Detalhes do problema:
Dê seguimento à notícia sobre os novos volumes do Dicionário Enciclopédico da Madeira, começando logo após a sua última frase.

Texto fornecido:
○ ○ ○ ○ ○

O Dicionário Enciclopédico da Madeira foi reforçado com a apresentação dos seus segundo e terceiro volumes, numa sessão integrada no Fórum Madeira Global. A publicação representa mais um passo na construção daquela que é considerada uma das mais ambiciosas obras de investigação dedicadas ao arquipélago.
De acordo com uma notícia publicada pelo Diário de Notícias da Madeira, o coordenador científico do projeto, José Eduardo Franco, classificou o Dicionário como uma “obra-monumento”, resultado de cerca de duas décadas de investigação e do contributo de mais de 500 investigadores de diferentes países. O responsável destacou a importância de desenvolver projetos de conhecimento aprofundado numa época marcada pela rapidez da informação, sublinhando que a obra pretende sistematizar e atualizar o conhecimento sobre a Madeira, preservando-o para as gerações futuras.
O projeto, que prevê um total de dez volumes, procura retratar a identidade madeirense a partir da sua relação histórica com o mundo, evidenciando a dimensão atlântica e global do arquipélago. Os novos volumes incluem entradas dedicadas a personalidades e temas que ilustram essa ligação, reforçando a perspetiva da Madeira enquanto território de encontro entre culturas.

○ ○ ○ ○ ○

Dados fornecidos:
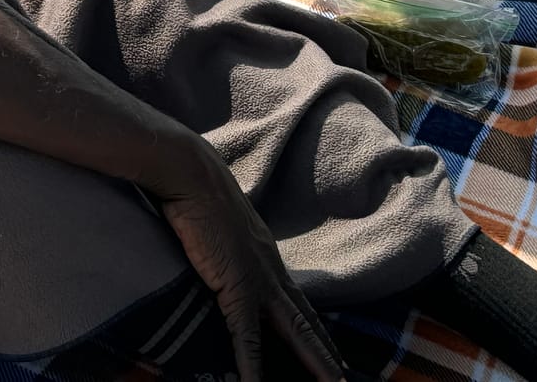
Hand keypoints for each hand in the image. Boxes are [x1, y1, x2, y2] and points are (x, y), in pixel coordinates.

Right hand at [152, 150, 347, 381]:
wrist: (192, 176)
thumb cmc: (199, 192)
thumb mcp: (221, 224)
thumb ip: (228, 244)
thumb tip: (220, 249)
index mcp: (267, 257)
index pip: (298, 302)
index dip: (315, 329)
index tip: (331, 350)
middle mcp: (271, 270)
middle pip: (306, 322)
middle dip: (326, 354)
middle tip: (344, 379)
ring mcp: (258, 281)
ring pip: (295, 332)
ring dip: (315, 363)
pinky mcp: (236, 288)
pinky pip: (247, 337)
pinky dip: (253, 367)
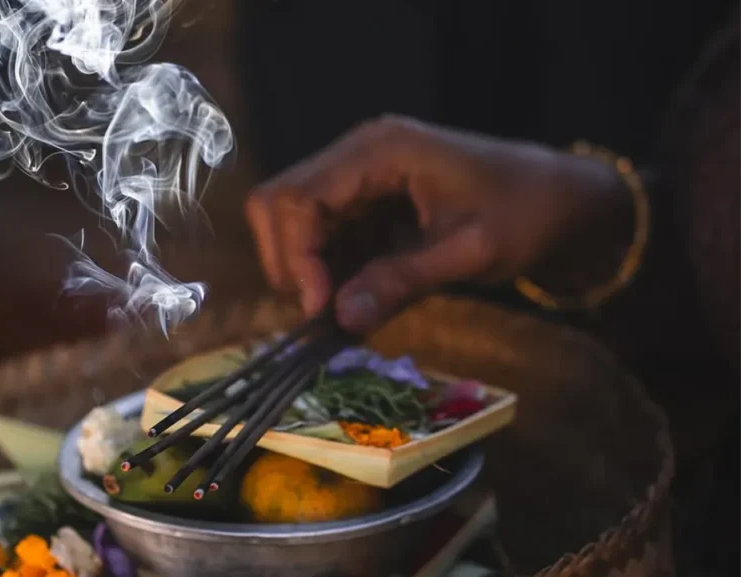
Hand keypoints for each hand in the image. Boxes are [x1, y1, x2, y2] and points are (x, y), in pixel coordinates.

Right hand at [245, 115, 632, 332]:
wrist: (561, 200)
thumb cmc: (527, 214)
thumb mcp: (470, 251)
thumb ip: (403, 281)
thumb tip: (340, 321)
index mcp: (380, 150)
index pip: (298, 198)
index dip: (297, 256)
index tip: (320, 309)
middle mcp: (357, 154)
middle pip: (280, 204)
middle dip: (291, 263)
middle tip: (324, 313)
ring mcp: (358, 176)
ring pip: (293, 223)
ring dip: (307, 272)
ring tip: (344, 313)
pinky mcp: (365, 202)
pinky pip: (323, 237)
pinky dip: (329, 273)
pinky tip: (356, 301)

○ ○ ○ ○ ○

Resultado do exercício:
Durante a apresentação, foi igualmente sublinhada a importância da continuidade do apoio institucional para assegurar a conclusão da coleção. José Eduardo Franco recordou que a pandemia, a instabilidade política e a burocracia condicionaram o ritmo dos trabalhos, defendendo que a concretização integral da obra depende da manutenção da vontade política de apoiar o projeto.

Também o historiador João Paulo Oliveira e Costa enalteceu o alcance do Dicionário Enciclopédico da Madeira, considerando-o uma obra de referência para o conhecimento da história, da cultura e da identidade regional. O académico destacou ainda o valor de uma edição em formato impresso, defendendo que a coleção constitui um património duradouro e um instrumento essencial para fortalecer a ligação dos madeirenses à sua história e ao seu território.